EXERCISE OBJECTIVE: Could the records below be restated word for word, without a single picture?

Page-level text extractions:
★ ★ ★ ★

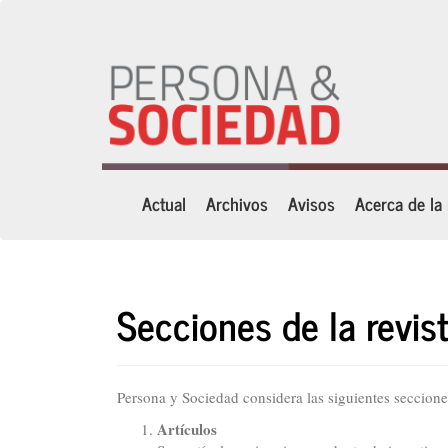
Navegación
principal
Contenido
principal
Barra
lateral
Actual
Archivos
Avisos
Acerca de la
Secciones de la revis
Persona y Sociedad considera las siguientes seccione
Artículos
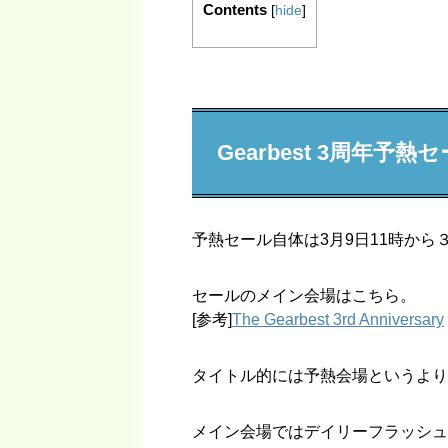
Contents
[
hide
]
Gearbest 3周年予
予熱セール自体は3月9日11時から
セールのメイン会場はこちら。
[参考]
The Gearbest 3rd Anniversary
タイトル的には予熱会場というより
メイン会場ではデイリーフラッシュ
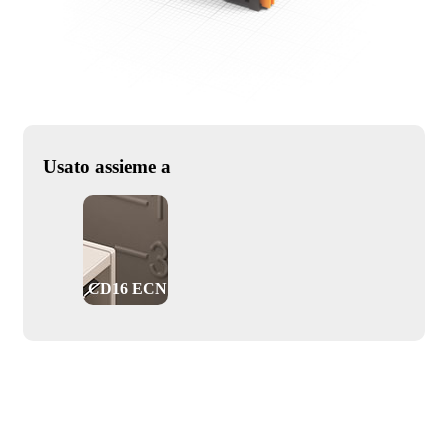
Usato assieme a
CD16 ECN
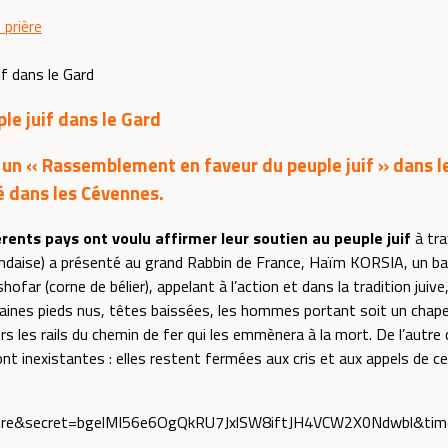
 prière
e juif dans le Gard
u un
« Rassemblement en faveur du peuple juif » dans 
é dans les Cévennes.
ents pays ont voulu affirmer leur soutien au peuple juif
à tra
aise) a présenté au grand Rabbin de France, Haïm KORSIA, un bas
ofar (corne de bélier), appelant à l’action et dans la tradition jui
aines pieds nus, têtes baissées, les hommes portant soit un chapea
ers les rails du chemin de fer qui les emmènera à la mort. De l’autre 
t inexistantes : elles restent fermées aux cris et aux appels de ce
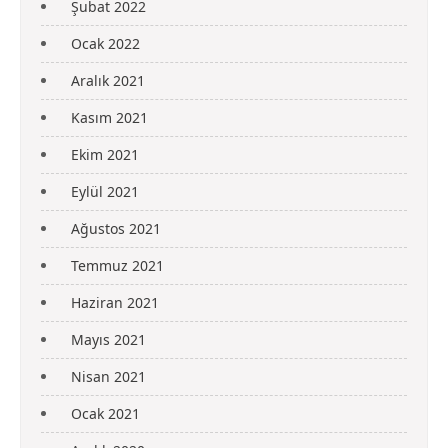
Şubat 2022
Ocak 2022
Aralık 2021
Kasım 2021
Ekim 2021
Eylül 2021
Ağustos 2021
Temmuz 2021
Haziran 2021
Mayıs 2021
Nisan 2021
Ocak 2021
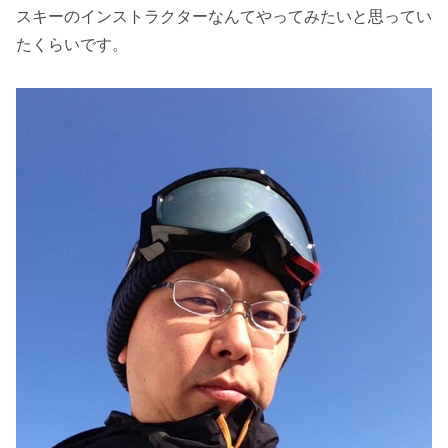
スキーのインストラクターなんてやってみたいと思ってい
たくらいです。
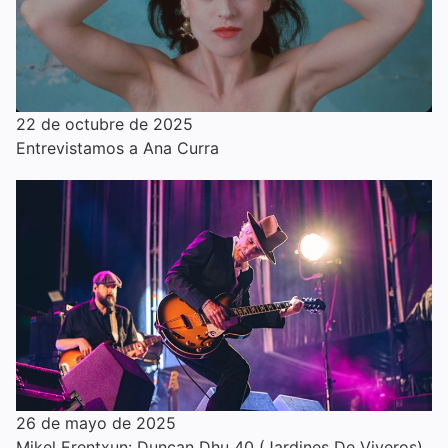
22 de octubre de 2025
Entrevistamos a Ana Curra
26 de mayo de 2025
Mikel Erentxun: Duncan Dhu 40 (Jardines De Viveros)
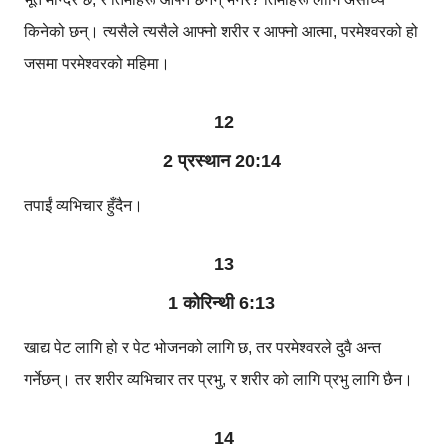
किनेको छन्। त्यसैले त्यसैले आफ्नो शरीर र आफ्नो आत्मा, परमेश्वरको हो
जसमा परमेश्वरको महिमा।
12
2 प्रस्थान 20:14
तपाईं व्यभिचार हुँदैन।
13
1 कोरिन्थी 6:13
खाद्य पेट लागि हो र पेट भोजनको लागि छ, तर परमेश्वरले दुवै अन्त
गर्नेछन्। तर शरीर व्यभिचार तर प्रभु, र शरीर को लागि प्रभु लागि छैन।
14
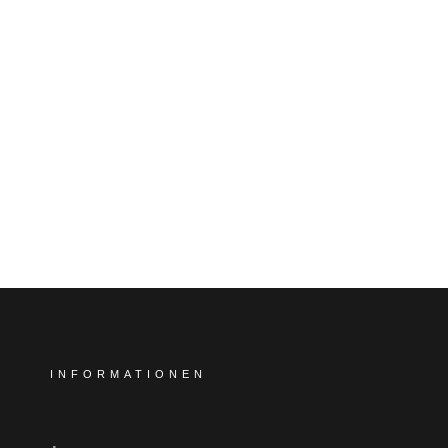
INFORMATIONEN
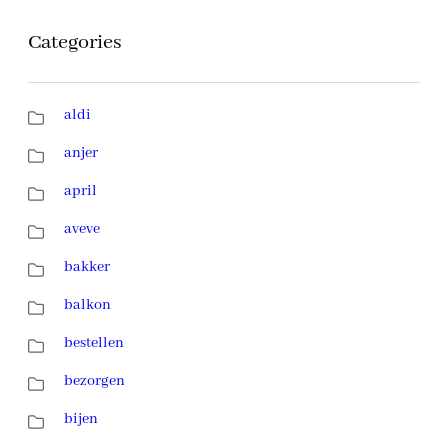
Categories
aldi
anjer
april
aveve
bakker
balkon
bestellen
bezorgen
bijen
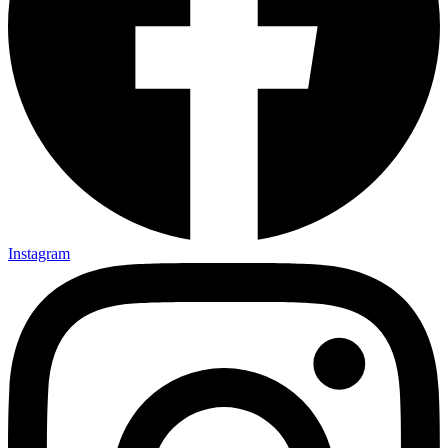
Instagram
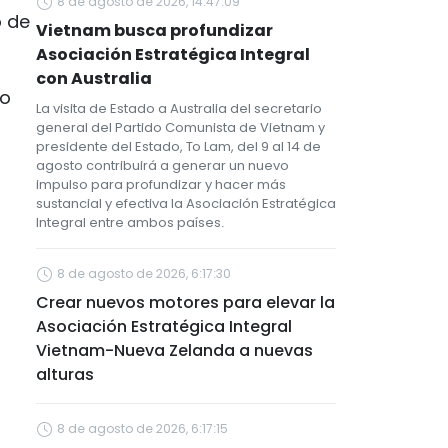
8 de agosto de 2026, 14:47:09
o de
Vietnam busca profundizar
Asociación Estratégica Integral
con Australia
do
La visita de Estado a Australia del secretario
general del Partido Comunista de Vietnam y
presidente del Estado, To Lam, del 9 al 14 de
agosto contribuirá a generar un nuevo
impulso para profundizar y hacer más
sustancial y efectiva la Asociación Estratégica
Integral entre ambos países.
8 de agosto de 2026, 6:17:30
Crear nuevos motores para elevar la
Asociación Estratégica Integral
Vietnam-Nueva Zelanda a nuevas
alturas
8 de agosto de 2026, 6:17:15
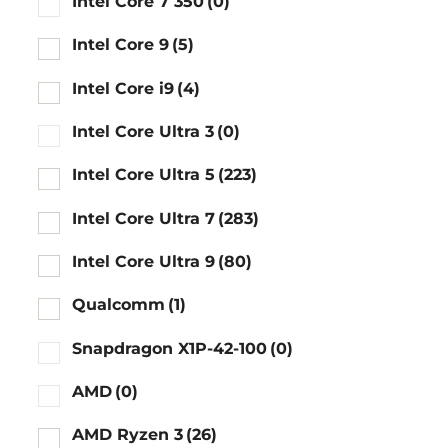
Intel Core 7 350
(0)
Intel Core 9
(5)
Intel Core i9
(4)
Intel Core Ultra 3
(0)
Intel Core Ultra 5
(223)
Intel Core Ultra 7
(283)
Intel Core Ultra 9
(80)
Qualcomm
(1)
Snapdragon X1P-42-100
(0)
AMD
(0)
AMD Ryzen 3
(26)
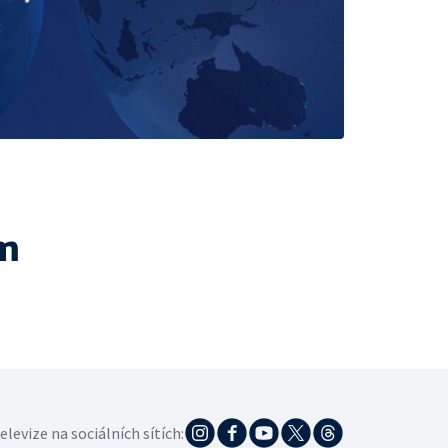
m
elevize na sociálních sítích:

★ ★ ★ ★

RESPONSE BELOW:
Navegación
principal
Contenido
principal
Barra
lateral
Actual
Archivos
Avisos
Acerca de la
Secciones de la revis
Persona y Sociedad considera las siguientes seccione
Artículos
Contents
[
hide
]
Gearbest 3周年予
予熱セール自体は3月9日11時から
セールのメイン会場はこちら。
[参考]
The Gearbest 3rd Anniversary
タイトル的には予熱会場というより
メイン会場ではデイリーフラッシュ
Usato assieme a
CD16 ECN
 prière
e juif dans le Gard
u un
« Rassemblement en faveur du peuple juif » dans 
é dans les Cévennes.
ents pays ont voulu affirmer leur soutien au peuple juif
à tra
aise) a présenté au grand Rabbin de France, Haïm KORSIA, un bas
ofar (corne de bélier), appelant à l’action et dans la tradition jui
aines pieds nus, têtes baissées, les hommes portant soit un chapea
ers les rails du chemin de fer qui les emmènera à la mort. De l’autre 
t inexistantes : elles restent fermées aux cris et aux appels de ce
Şubat 2022
Ocak 2022
Aralık 2021
Kasım 2021
Ekim 2021
Eylül 2021
Ağustos 2021
Temmuz 2021
Haziran 2021
Mayıs 2021
Nisan 2021
Ocak 2021
スキーのインストラクターなんてやってみたいと思ってい
たくらいです。
22 de octubre de 2025
Entrevistamos a Ana Curra
26 de mayo de 2025
Mikel Erentxun: Duncan Dhu 40 (Jardines De Viveros)
किनेको छन्। त्यसैले त्यसैले आफ्नो शरीर र आफ्नो आत्मा, परमेश्वरको हो
जसमा परमेश्वरको महिमा।
12
2 प्रस्थान 20:14
तपाईं व्यभिचार हुँदैन।
13
1 कोरिन्थी 6:13
खाद्य पेट लागि हो र पेट भोजनको लागि छ, तर परमेश्वरले दुवै अन्त
गर्नेछन्। तर शरीर व्यभिचार तर प्रभु, र शरीर को लागि प्रभु लागि छैन।
14
INFORMATIONEN
Categories
aldi
anjer
april
aveve
bakker
balkon
bestellen
bezorgen
bijen
Instagram
8 de agosto de 2026, 14:47:09
o de
Vietnam busca profundizar
Asociación Estratégica Integral
con Australia
do
La visita de Estado a Australia del secretario
general del Partido Comunista de Vietnam y
presidente del Estado, To Lam, del 9 al 14 de
agosto contribuirá a generar un nuevo
impulso para profundizar y hacer más
sustancial y efectiva la Asociación Estratégica
Integral entre ambos países.
8 de agosto de 2026, 6:17:30
Crear nuevos motores para elevar la
Asociación Estratégica Integral
Vietnam-Nueva Zelanda a nuevas
alturas
8 de agosto de 2026, 6:17:15
Intel Core 7 350
(0)
Intel Core 9
(5)
Intel Core i9
(4)
Intel Core Ultra 3
(0)
Intel Core Ultra 5
(223)
Intel Core Ultra 7
(283)
Intel Core Ultra 9
(80)
Qualcomm
(1)
Snapdragon X1P-42-100
(0)
AMD
(0)
AMD Ryzen 3
(26)
m
elevize na sociálních sítích:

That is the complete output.